WHAT YOU SHOULD DO: Continue the procedural background of the union fiduciary-duty lawsuit, picking up after its final sentence.

SOURCE:
Procedural Background

As a prerequisite to this action, 29 U.S.C. § 501(b), plaintiffs on August 2, 1971 wrote to the defendant officers of the NMU, requesting the filing of an action for an accounting of the NMU general fund and pension plan and to recover damages for the losses sustained as a result of breaches of fiduciary duty by the officers "in that they did suffer and permit expenditures of moneys from the NMU general fund which expenditures were not for the benefit of the organization and its members" and by the trustees "in that they did permit expenditures of moneys from the (maritime Union Pension) Plan, which expenditures were contrary to the terms of the Plan and not for the benefit of the participants of said Plan." The letter set forth a number of specific examples of the alleged breaches, adding that they were "merely illustrations and your actions should not be limited to recovery solely of these items" but of all losses "discovered or discoverable in the necessary accounting proceedings."

 When, as expected, no action resulted, plaintiffs applied to this Court, pursuant to Section 501(b), for leave to bring suit. On January 9, 1973, Judge Robert L. Carter granted leave to commence a proceeding, Inter alia,

"1. For an accounting of the general funds of the NMU;
"3. For an accounting of the NMU Officers' Pension Fund;
"4. For damages, injunctive and other appropriate relief against the defendants with relation to the breaches of their fiduciary duties under Title 29 U.S.C. (s) 501 * * *."

 The original Complaint charged thirteen specific violations of trust and, by a memorandum and order dated February 25, 1975, 76 CCH Labor Cases P 10,695, the Court granted leave to file an Amended Complaint alleging six more.

 The action went to trial on February 23, 1976. After two trial days, plaintiffs rested and defendants moved orally to dismiss the Complaint for failure to make out a Prima facie case. In the ensuing discussion, plaintiffs' attorney indicated that he had been hampered in preparing for trial by the Union's delay in producing documents and that he had wished to take additional testimony but had been unable to obtain service of subpoenas on the witnesses. The Court, remarking that valuable rights of Union members should not be lost through inadequate trial preparation, adjourned the trial to afford plaintiffs' counsel a further opportunity to put their case in order. To accommodate defendants' counsel and witnesses, defendants were allowed to proceed with the beginning part of their case the following day.

 The second and final installment of plaintiffs' main case was presented from April 19 through April 21, 1976. At its conclusion, defendants renewed their motion to dismiss. Because plaintiffs' case had been presented in a somewhat disorderly fashion, the Court asked plaintiffs to submit a written statement, supported by citations to the record, setting forth what they believed their proofs had shown, and defendants were asked to file written answering statements.

DATA SEGMENT:
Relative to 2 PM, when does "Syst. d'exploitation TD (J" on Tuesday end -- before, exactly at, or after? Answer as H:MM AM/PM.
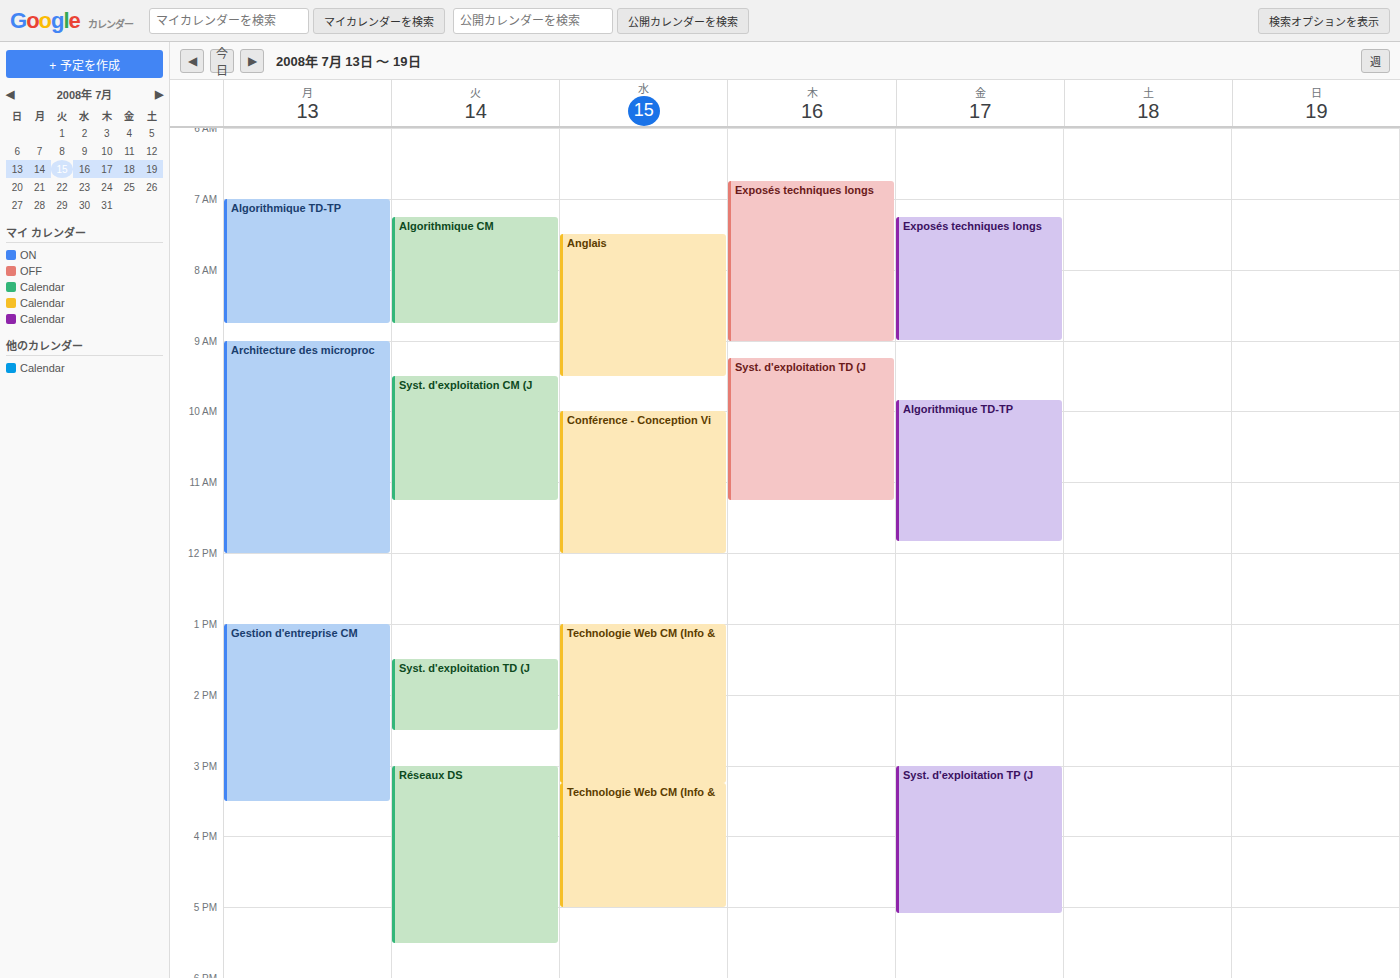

EXERCISE OUTPUT:
 In their memorandum, plaintiffs asserted that the proofs established that defendants had breached their fiduciary responsibilities in eight respects. In an unreported Memorandum and Order entered May 19, 1977, the Court dismissed the Complaint as to three of the eight, leaving in the case the following five claims:

 1. that defendant Joseph Curran, retired president of the NMU, was paid a salary that was unauthorized and excessive;

 2. that the defendant officers had received unauthorized cash payments in lieu of vacations;

 3. that NMU funds had been used to pay personal expenses of the defendant officers;

 4. that the OPP (and its successor plan) were overfunded and that they provide excessive pensions; and

 5. that NMU general funds had been transferred to the "Fighting Fund" and used to make political contributions.

 The remainder of defendants' case was put on in two sessions, the first covering November 31 to December 3, 1977, and the second January 18 and 19, 1978.

 From a study of this additional evidence, it appeared that the Court's dismissal of the plaintiffs' claim that "excessive" severance pay had been given to the retired officer defendants was too sweeping in its terms. That dismissal was expressly based upon the Court's determination that the NMU's scheme of giving severance pay in an amount equal to one month's pay for each year of employment had been authorized by the membership and that plaintiffs had failed to establish "that the membership authorization was obtained in any improper manner or that the authority conferred was somehow exceeded." Upon a review of the full record and briefs, it appeared that, at least in the case of Joseph Curran, and perhaps others as well, the authority conferred had apparently been exceeded by giving severance pay in amounts above the authorized rate.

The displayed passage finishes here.